Рефлексии

 

Дмитрий Голынко - Вольфсон

Американская картография русской поэзии

Тот факт, что издание американской антологии "Пересекая столетия: новое поколение русской поэзии" явилось событием беспрецедентным и долгожданным, вряд ли примется оспаривать и ксенофобско-почвеннической закалки ретроград, и молодой интеллектуал, просвещенный консерватор постдеконструктивисткой выучки, усвоивший на зубок, что любой перевод априори терпит фиаско. Любая антология, будучи заявкой на упорядочивание и каталогизацию интеллектуального процесса, - амбициозный жест культурной политики. Антология современной литературы - также и бомба замедленного (или ускоренного) действия, подложенная под узаконенные рейтинги, таксономии, шкалы оценки.
Опубликованная в 2000 году в Talisman House Publishers антология "Пересекая столетия..." не только реестр языковых стратегий и инструментальных орудий русской поэзии второй половины провожаемого восвояси века, но и чисто манифестационное высказывание. Точнее, радикально политическое выступление за реабилитацию поэтического слова, потерпевшего стремительную (куда стремительней деноминированной рублевой массы) инфляцию после кризиса логоцентризма и отбирания у него традиционного мессианско-дидактического амплуа. Подтвержденное ударной, "капитальной" массой поэтических текстов выступление за то, чтобы вернуть поэзии утраченный ею (или намеренно сейчас игнорируемый) пьедестал актуального, полемико-диагностического искусства. Или наделить поэзию таким статусом, если допустить, что она обладала им только в культурной мифологии, - статусом, резонансным современности, адекватным ее сиюминутным и реактивным запросом (этот статус также предполагает за поэзией право остро-критически и саркастично развенчивать современность, иногда с цитатно-буффонадной, иногда с ностальгически-ревизионисткой позиции).

◆ ◆ ◆

:: Что сделать ::
Перепечатайте, пожалуйста, отрывок статьи об американской антологии русской поэзии между словами «Тот факт, что» и «таксономии, шкалы оценки.» включительно.

:: Предоставленные материалы ::
◆ ◆ ◆

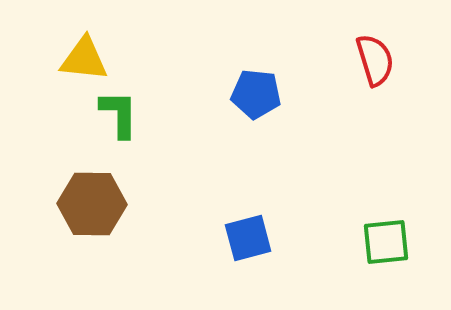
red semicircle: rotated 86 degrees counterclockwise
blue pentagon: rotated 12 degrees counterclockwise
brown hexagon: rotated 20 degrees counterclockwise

◆ ◆ ◆

:: Результат ::
Тот факт, что издание американской антологии "Пересекая столетия: новое поколение русской поэзии" явилось событием беспрецедентным и долгожданным, вряд ли примется оспаривать и ксенофобско-почвеннической закалки ретроград, и молодой интеллектуал, просвещенный консерватор постдеконструктивисткой выучки, усвоивший на зубок, что любой перевод априори терпит фиаско. Любая антология, будучи заявкой на упорядочивание и каталогизацию интеллектуального процесса, - амбициозный жест культурной политики. Антология современной литературы - также и бомба замедленного (или ускоренного) действия, подложенная под узаконенные рейтинги, таксономии, шкалы оценки.